There are many on this site that will enjoy this book for different aspects. The diagrams contained are incredible, something for me that takes a little time in getting used to. Normally you do not see a diagram let alone a picture in a work by a military historian. Most of the time I already know about the vehicle in question but having the elevation for example of the main gun enclosed in the diagram clarifies points the author is making. It additionally has one of the best descriptions of the RAM OP variant found on toady's market.

Everyone has heard of the "Lucky bullet" or "Golden BB" and in this case the firer was German. Had not this bullet been fired than chances the Falsie Gap would have never occurred.
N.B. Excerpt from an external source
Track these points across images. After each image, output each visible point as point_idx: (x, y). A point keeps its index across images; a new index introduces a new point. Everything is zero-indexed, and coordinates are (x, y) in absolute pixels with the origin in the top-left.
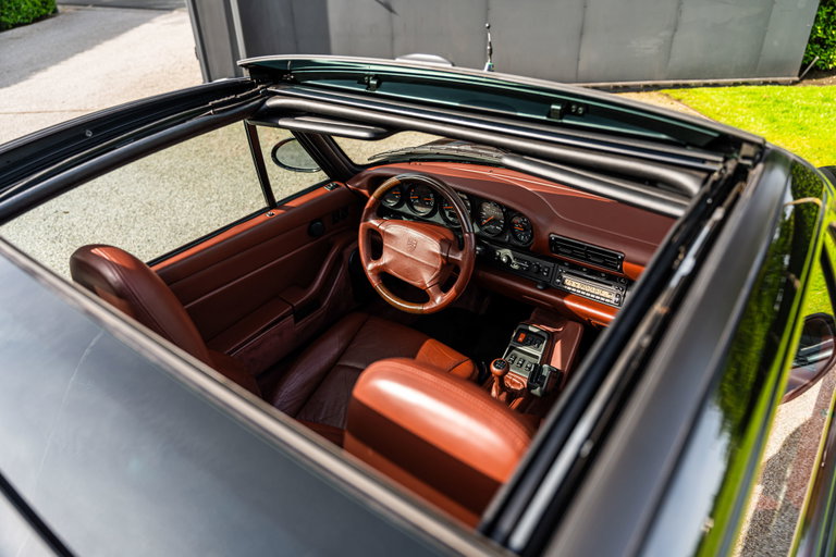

The bullet found the right CO at the right time and an advance/break out was stalled. This required a plan instead of a Patton like dash. Thus the author takes the reader on a guide through the formation of the Canadian Army after World war One to preinvasion of Normandy. 

The chapter on D-Day and Caen shows the bureaucratic battlefield between various commanders was a deadly as the actual combat fought by the grunts. The book continues examining the roles of Ultra, the gunners, and the airforce as well as the ground forces involved in the attack. The attack itself is well covered from both Canadian and interesting German sources and ends with another amazing chapter titled "Operation Totalize: Fact Versus Myth".

Well Done Old Sweat


----------



## Old Sweat (15 Mar 2007)

You made me blush. Thank you very much.


----------



## sigpig (15 Mar 2007)

Looks like an interesting book. According to one amazon review there is a chapter on 1st Polish Armoured Div by my old friend and best man John Grodzinski. I might have to pick it up just for that.


----------



## Old Sweat (15 Mar 2007)

John did indeed contribute an appendix on 1st Polish Armoured Division as well as a ton of reference material on the formation. Some of it, such as ops logs, was in Polish which strained my language skills, but I was able to come up with rough translations. The Polish original source material was invaluable and I think did much to providing an accurate record of the division's part in the operation.


----------